That's fine, it didn't "offend" me.

My *assumption* is that it will be a mix of simple AM type questions, and more difficult PM type questions, but all in the same discipline. But they could assume that since people are specializing they can give much more difficult questions, and more calculations. Nobody knows.

I didn't really have a big issue with what you wrote anyway. I more objected to the person who wrote "it's not that tough" or something like that. I have no idea how they could know that.


----------



## FairhopeEE (Jan 10, 2009)

benbo said:


> I more objected to the person who wrote "it's not that tough" or something like that. I have no idea how they could know that.


I guess the bottom line is that no one will really know until April; I'm just happy that I'll have to let someone else fill me in 

Would be interested to know if there is any difference in the level of difficulty in the a.m. and p.m. sessions.

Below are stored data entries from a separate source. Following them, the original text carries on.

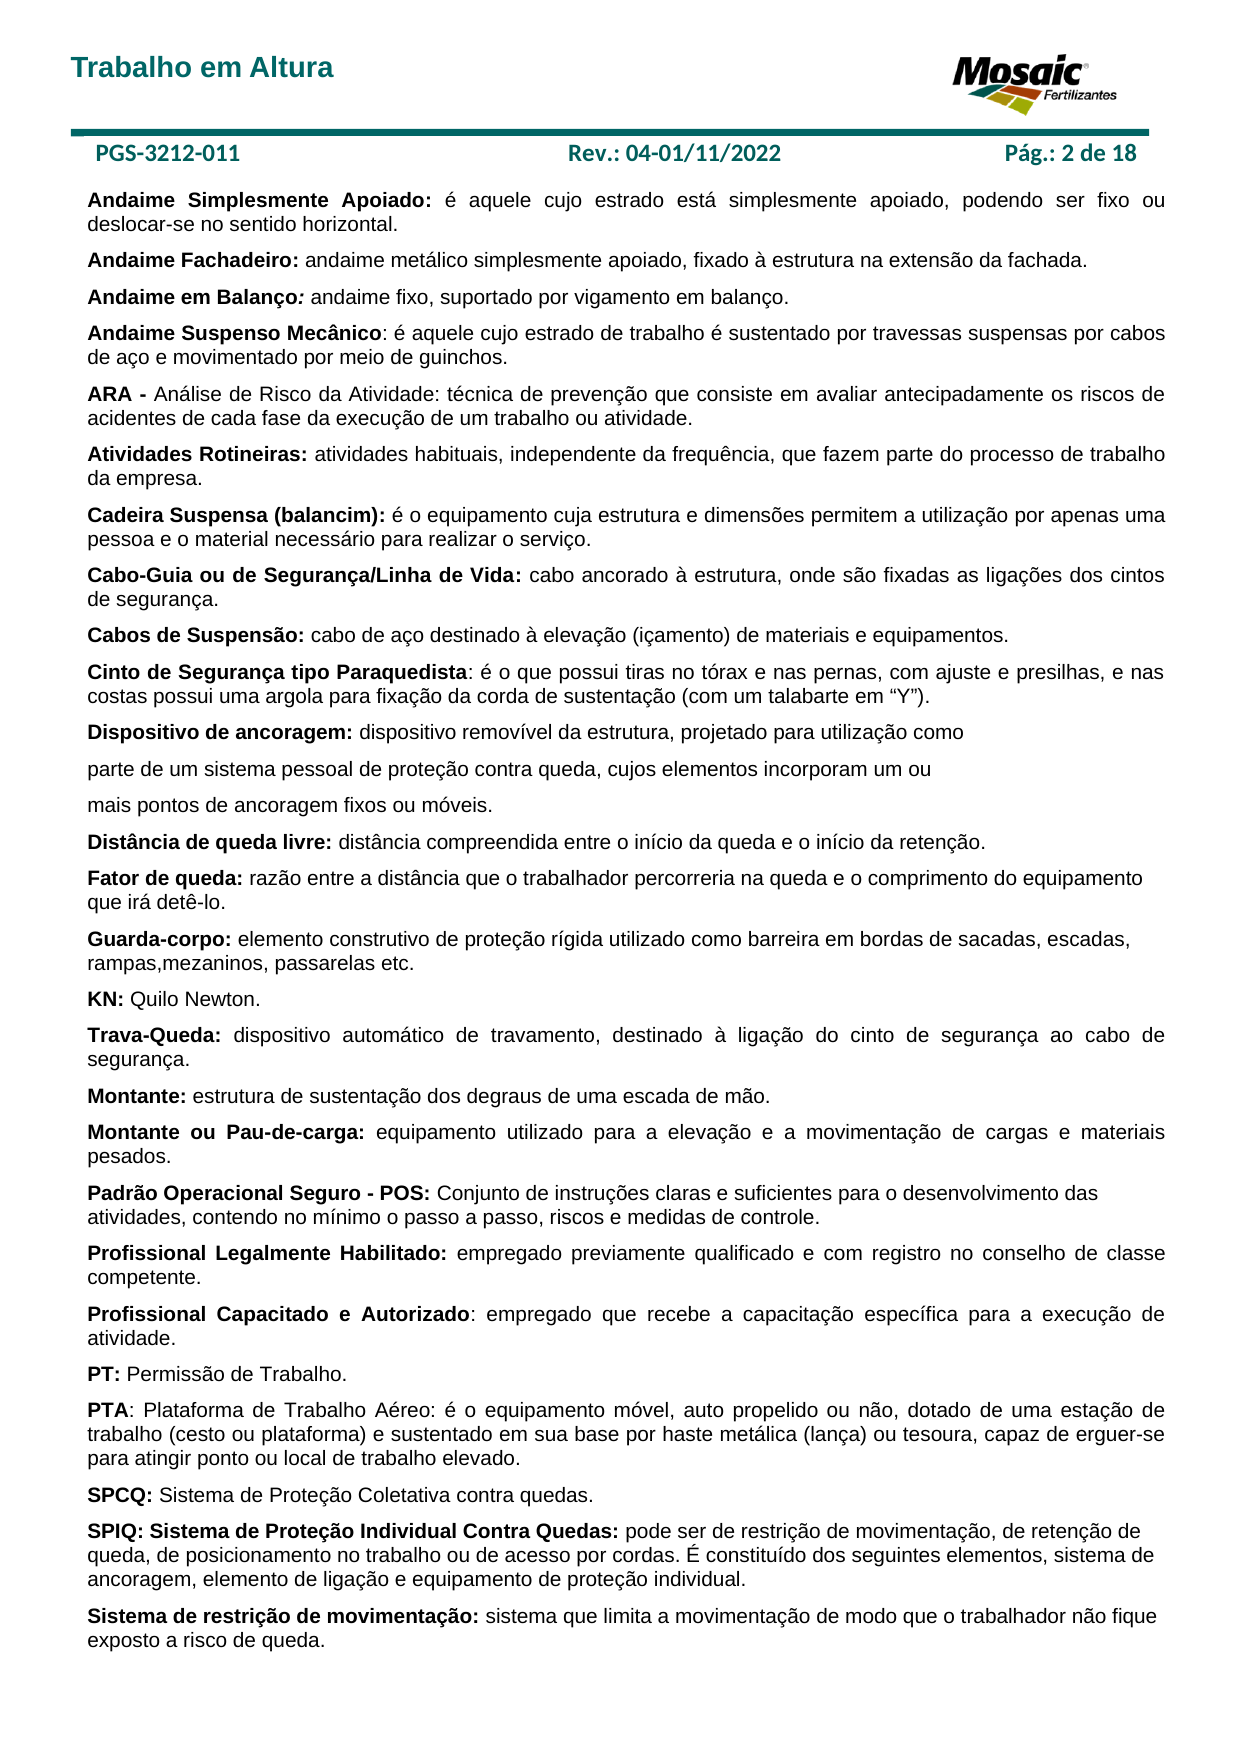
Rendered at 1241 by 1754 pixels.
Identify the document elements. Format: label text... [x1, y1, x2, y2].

picture [938, 35, 1127, 123]
text Sistema de restrição de movimentação: sistema que limita a movimentação de modo que o trabalhador não fique exposto a risco de queda. [87, 1603, 1166, 1651]
text Andaime Suspenso Mecânico: é aquele cujo estrado de trabalho é sustentado por travessas suspensas por cabos de aço e movimentado por meio de guinchos. [87, 321, 1166, 369]
text Padrão Operacional Seguro - POS: Conjunto de instruções claras e suficientes para o desenvolvimento das atividades, contendo no mínimo o passo a passo, riscos e medidas de controle. [87, 1181, 1166, 1228]
text Dispositivo de ancoragem: dispositivo removível da estrutura, projetado para utilização como [87, 720, 1166, 744]
text Distância de queda livre: distância compreendida entre o início da queda e o início da retenção. [87, 829, 1166, 853]
text Trava-Queda: dispositivo automático de travamento, destinado à ligação do cinto de segurança ao cabo de segurança. [87, 1023, 1166, 1071]
text Andaime Fachadeiro: andaime metálico simplesmente apoiado, fixado à estrutura na extensão da fachada. [87, 248, 1166, 272]
text Fator de queda: razão entre a distância que o trabalhador percorreria na queda e o comprimento do equipamento que irá detê-lo. [87, 866, 1166, 914]
text KN: Quilo Newton. [87, 987, 1166, 1011]
text Cabos de Suspensão: cabo de aço destinado à elevação (içamento) de materiais e equipamentos. [87, 623, 1166, 647]
text SPIQ: Sistema de Proteção Individual Contra Quedas: pode ser de restrição de movimentação, de retenção de queda, de posicionamento no trabalho ou de acesso por cordas. É constituído dos seguintes elementos, sistema de ancoragem, elemento de ligação e equipamento de proteção individual. [87, 1519, 1166, 1591]
text PTA: Plataforma de Trabalho Aéreo: é o equipamento móvel, auto propelido ou não, dotado de uma estação de trabalho (cesto ou plataforma) e sustentado em sua base por haste metálica (lança) ou tesoura, capaz de erguer-se para atingir ponto ou local de trabalho elevado. [87, 1398, 1166, 1470]
text mais pontos de ancoragem fixos ou móveis. [87, 793, 1166, 817]
text Guarda-corpo: elemento construtivo de proteção rígida utilizado como barreira em bordas de sacadas, escadas, rampas,mezaninos, passarelas etc. [87, 926, 1166, 974]
text Profissional Legalmente Habilitado: empregado previamente qualificado e com registro no conselho de classe competente. [87, 1241, 1166, 1289]
text Cinto de Segurança tipo Paraquedista: é o que possui tiras no tórax e nas pernas, com ajuste e presilhas, e nas costas possui uma argola para fixação da corda de sustentação (com um talabarte em “Y”). [87, 660, 1166, 708]
text Atividades Rotineiras: atividades habituais, independente da frequência, que fazem parte do processo de trabalho da empresa. [87, 442, 1166, 490]
text PT: Permissão de Trabalho. [87, 1362, 1166, 1386]
text Profissional Capacitado e Autorizado: empregado que recebe a capacitação específica para a execução de atividade. [87, 1301, 1166, 1349]
text Cabo-Guia ou de Segurança/Linha de Vida: cabo ancorado à estrutura, onde são fixadas as ligações dos cintos de segurança. [87, 563, 1166, 611]
text SPCQ: Sistema de Proteção Coletativa contra quedas. [87, 1483, 1166, 1507]
text ARA - Análise de Risco da Atividade: técnica de prevenção que consiste em avaliar antecipadamente os riscos de acidentes de cada fase da execução de um trabalho ou atividade. [87, 382, 1166, 429]
text parte de um sistema pessoal de proteção contra queda, cujos elementos incorporam um ou [87, 757, 1166, 781]
text Andaime Simplesmente Apoiado: é aquele cujo estrado está simplesmente apoiado, podendo ser fixo ou deslocar-se no sentido horizontal. [87, 188, 1166, 236]
text Andaime em Balanço: andaime fixo, suportado por vigamento em balanço. [87, 285, 1166, 309]
text Montante: estrutura de sustentação dos degraus de uma escada de mão. [87, 1084, 1166, 1108]
text Cadeira Suspensa (balancim): é o equipamento cuja estrutura e dimensões permitem a utilização por apenas uma pessoa e o material necessário para realizar o serviço. [87, 502, 1166, 550]
text Montante ou Pau-de-carga: equipamento utilizado para a elevação e a movimentação de cargas e materiais pesados. [87, 1120, 1166, 1168]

I can't really say if that was the case on my exam; I was so worn out that I just wanted to get home and crash. No worries about me violating the NCEES agreement; hell, I can't remember any of it!


----------



## Deadbeat_Mike (Jan 31, 2009)

It seems that PPI has basically reissued EERM with the new exam objectives/format and NEC 2008 as the new standard.

I look forward to hearing if there is any difference in focus or question types within the selected exam topic (power, elec, comp) between am and pm sessions.


----------